CONTRIBUTING.md

Contributing to isotest-ng

Thank you for considering to contribute to isotest-ng.

Setup

1. Fork the project repository by clicking on the "Fork" button on the project's GitHub page. This will create a copy of the repository under your GitHub account.
2. Clone your forked repository to your local machine using the git clone command. This will create a local copy of the repository that you can work on.
3. Install and set up pre-commit for code quality checks. This tool will automatically execute the hooks we implemented which will check your code for formatting or styling issue before each commit.

Note: If pre-commit fails on execution, be sure to run cargo format and cargo clippy on your code and fix any issues raised by these tools.

Making changes

Once you have set up the project your can start working on your contribution.

1. Create a new branch for your changes. Note that working branches should have the dev/ prefix.
2. Make meaningful commits with clear messages for each change you make. It is important to pay attention to the scope of your contribution. To this end please only make changes in one Pull Request which are related to your specific contribution. This makes it easier for us to review your PR and to keep the commit history clean. (If you encounter something else you want to change, which is not directly linked to your contribution, please open a PR on a seperate branch for this change.)
3. Include tests in your code. Automated tests are essential to ensure the correctness and reliability of the codebase. Therefore it is required that Pull Requests, which change the existing behaviour of the codebase (e.g by adding features), must be covered with tests by the contributor in the same PR as the contribution itself. Code without tests might be rejected or take longer to process.
4. Push your branch to your fork.
5. Open a PR against the main repository. Fill out the PR form and provide a detailed description of what your PR does and the reason or motivation behind the change.
6. Wait for CI to pass. Our CI workflows run on pushes and PRs and will check for code quality, format and vulnerabilities. They might also execute all tests they find. It is imperative that all checks are green before a contribution is green. Please check and fix any errors the workflows find.
7. Wait for review. That's it, now you can, if not already automatically done so, request a review by one of the repository maintainers. We will come back to you as quickly as we can.

Pay Attention

1. To ensure that all code is properly formatted, please run cargo format on you code before submitting it. pre-commit will tell you when your code is not properly formatted.
2. Documentation is key. We require, that all code contributions are properly documented not only with commit messages and meaningful PR descriptions, but also that the code itself is properly documented with docstrings. This ensures that new contributors and maintainers alike can navigate their way through the codebase. This has the added benefit that your PR can be accepted much quicker too.

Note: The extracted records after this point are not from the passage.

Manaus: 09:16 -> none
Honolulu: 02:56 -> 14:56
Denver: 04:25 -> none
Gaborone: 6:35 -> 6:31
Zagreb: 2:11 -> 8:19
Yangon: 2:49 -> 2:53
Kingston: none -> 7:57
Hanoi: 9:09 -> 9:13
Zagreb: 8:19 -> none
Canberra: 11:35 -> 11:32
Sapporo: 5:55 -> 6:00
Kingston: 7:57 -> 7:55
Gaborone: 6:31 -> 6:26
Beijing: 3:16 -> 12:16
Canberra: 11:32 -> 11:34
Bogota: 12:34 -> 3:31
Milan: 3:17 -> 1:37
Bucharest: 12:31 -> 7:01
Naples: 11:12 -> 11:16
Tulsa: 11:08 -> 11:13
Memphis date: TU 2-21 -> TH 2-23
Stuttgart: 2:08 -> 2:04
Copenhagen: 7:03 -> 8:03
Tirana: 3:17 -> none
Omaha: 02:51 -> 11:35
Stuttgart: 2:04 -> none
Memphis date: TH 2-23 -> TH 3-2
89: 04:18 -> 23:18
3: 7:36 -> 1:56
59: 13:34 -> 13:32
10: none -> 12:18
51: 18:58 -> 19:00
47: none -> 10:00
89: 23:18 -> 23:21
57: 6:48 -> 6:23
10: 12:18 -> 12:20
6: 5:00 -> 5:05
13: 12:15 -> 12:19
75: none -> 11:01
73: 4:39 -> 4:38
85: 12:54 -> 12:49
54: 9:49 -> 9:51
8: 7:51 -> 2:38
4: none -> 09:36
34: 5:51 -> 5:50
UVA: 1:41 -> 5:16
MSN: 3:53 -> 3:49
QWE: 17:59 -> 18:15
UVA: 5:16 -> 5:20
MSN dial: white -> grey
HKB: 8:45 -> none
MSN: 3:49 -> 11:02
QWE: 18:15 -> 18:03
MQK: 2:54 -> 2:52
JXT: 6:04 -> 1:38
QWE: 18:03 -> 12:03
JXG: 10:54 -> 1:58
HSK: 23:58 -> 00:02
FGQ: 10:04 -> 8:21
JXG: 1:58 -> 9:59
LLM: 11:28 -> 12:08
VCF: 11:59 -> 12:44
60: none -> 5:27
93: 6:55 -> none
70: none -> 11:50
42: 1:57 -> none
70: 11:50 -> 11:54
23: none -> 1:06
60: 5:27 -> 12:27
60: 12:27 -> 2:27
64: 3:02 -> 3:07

A word on dependencies and vulnerabilities

If you discover a security vulnerability in our code, please inform us privately immediately according to our Security Policy.

If you wish to fix a vulnerability, please also inform us and stand by for our green light. We would still like to investigate the vulnerability for ourselves to get an overview over the severity and scope of the problem. Please refrain from publishing a fix until we came back to you or have published a security advisory.